DOCUMENT TEXT
Kishwari Begum Chairman Nagar Panchayat v. State of U. P.
2017-02-08
SANGEETA CHANDRA, V.K.SHUKLA
body2017
DigiLaw.ai
JUDGMENT Kishwari Begum is before this Court assailing the validity of order dated 27.01.2017 passed by State Government whereby the financial and administrative powers of petitioner as Chairman, Nagar Panchayat, FatehganjPurvi, District Bareilly has been ceased alongwith show cause notice in question. Brief background of the case is that petitioner is a duly elected Chairman, Nagar Panchayat, FatehganjPurvi, District Bareilly and as against petitioner, large scale complaint has been made and inquiry in question was got conducted through City Magistrate, Rampur and report was submitted to District Magistrate, Bareilly on 27.06.2016. The District Magistrate, Bareilly transmitted the same to the State Government on 25.07.2016 and the State Government, in its turn, on 25.07.2016 called for a reply from the petitioner. Petitioner has submitted a detailed and elaborate reply on 22.08.2016 denying each and every allegation. It appears that after the report was submitted, the State Government once again called for the report from the District Magistrate, Bareilly and the District Magistrate, Bareilly, in his turn, submitted his report dated 28.11.2016. After receiving the said report in question, the State Government has proceeded to make a mention that on the basis of adverse facts that have emerged, there are reasons to form an opinion that petitioner has failed to discharge her duties as a Chairman and not only this, she has committed material irregularities and misused her official position and as such, she is unfit to continue as Chairman and accordingly she is charge-sheeted and in view of the same, notices were issued to petitioner under Section 48(2) (a)(b) for showing cause as to why she should not be superseded and during the said interregnum period her administrative and financial powers have been ceased. Shri PrabhakarAwasthi, Advocate appearing for the petitioner submitted with vehemence before this Court that in the present case, the reply to the notice submitted by petitioner has not at all been adverted to or considered and on mere surmises and conjectures, mention has been made that there are adverse material available against the petitioner and inquiry is required and accordingly notice has been issued mentioning therein that financial and administrative powers have been misused by the petitioner and that too without taking into account the reply so submitted by petitioner and without providing opportunity of hearing to the petitioner.

INSTRUCTIONS TO FOLLOW
Pick up the court judgment on the Nagar Panchayat chairman's petition after its last sentence and continue it.

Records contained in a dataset
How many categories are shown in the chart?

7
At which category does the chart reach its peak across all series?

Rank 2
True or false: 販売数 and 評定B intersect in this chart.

OUTPUT OF THE EXERCISE
Learned Standing Counsel, on the other hand, has rightly contended that rightful order has been passed and no interference be made. In order to appreciate respective argument that has been so advanced, this Court proceeds to mention that in order to have participation of people at all level for fulfilling the saying that 'democracy is for the people, of the people; and by the people' and it is the will of the people that is paramount for the purposes of self governance for urban areas, Municipalities have been created and same forms part of Local Self Government under U.P. Municipalities Act, 1916, wherein elections are held and peoples representative are elected based on secret ballot basis, and such elected members have the right to govern the affairs of the Municipality concerned as per the statutory provisions under U.P. Municipalities Act 1916. Municipality consists of President who is the Chairperson, and elected Members. Apart from elected Member, Municipality also has ex-officio Members as enumerated in sub-section (b), (c), (d) of Section 9 of the Act. Municipalities were earlier having statutory status, and now they have been conferred with constitutional status as in Part-IX and IXA of the Constitution, Article 243 to 243ZG has been introduced to bring Panchayats, ZilaParshads and Municipalities as constitutional instrumentalities to elongate the socio economic and political democracy under the Rule of law. 74th amendment of the Constitution deals with Municipalities covering urban areas of the District and same also takes within its fold; (I) Rural area in transition to becoming urban area, earlier known as Town Area now designated as Nagar Panchayat (II) Urban areas, depending on its size, are known as Municipality (smaller urban area) or Municipal Corporation (larger urban area). Once constitutional status has been given to the Municipality and it is a democratic institution and its functioning is governed by rule of law provided for in the statute book, known as U.P. Municipalities Act 1916, wherein an incumbent elected to the office is entitled to hold the office for the term for which he has been elected unless his election is set aside by procedure known to law or he is removed by procedure established under law. In this background the relevant provision holding the field of removal of President for answering the issues raised are being looked into. Section 48 of U.P. Municipalities Act 1916 provides for as follows: - "48.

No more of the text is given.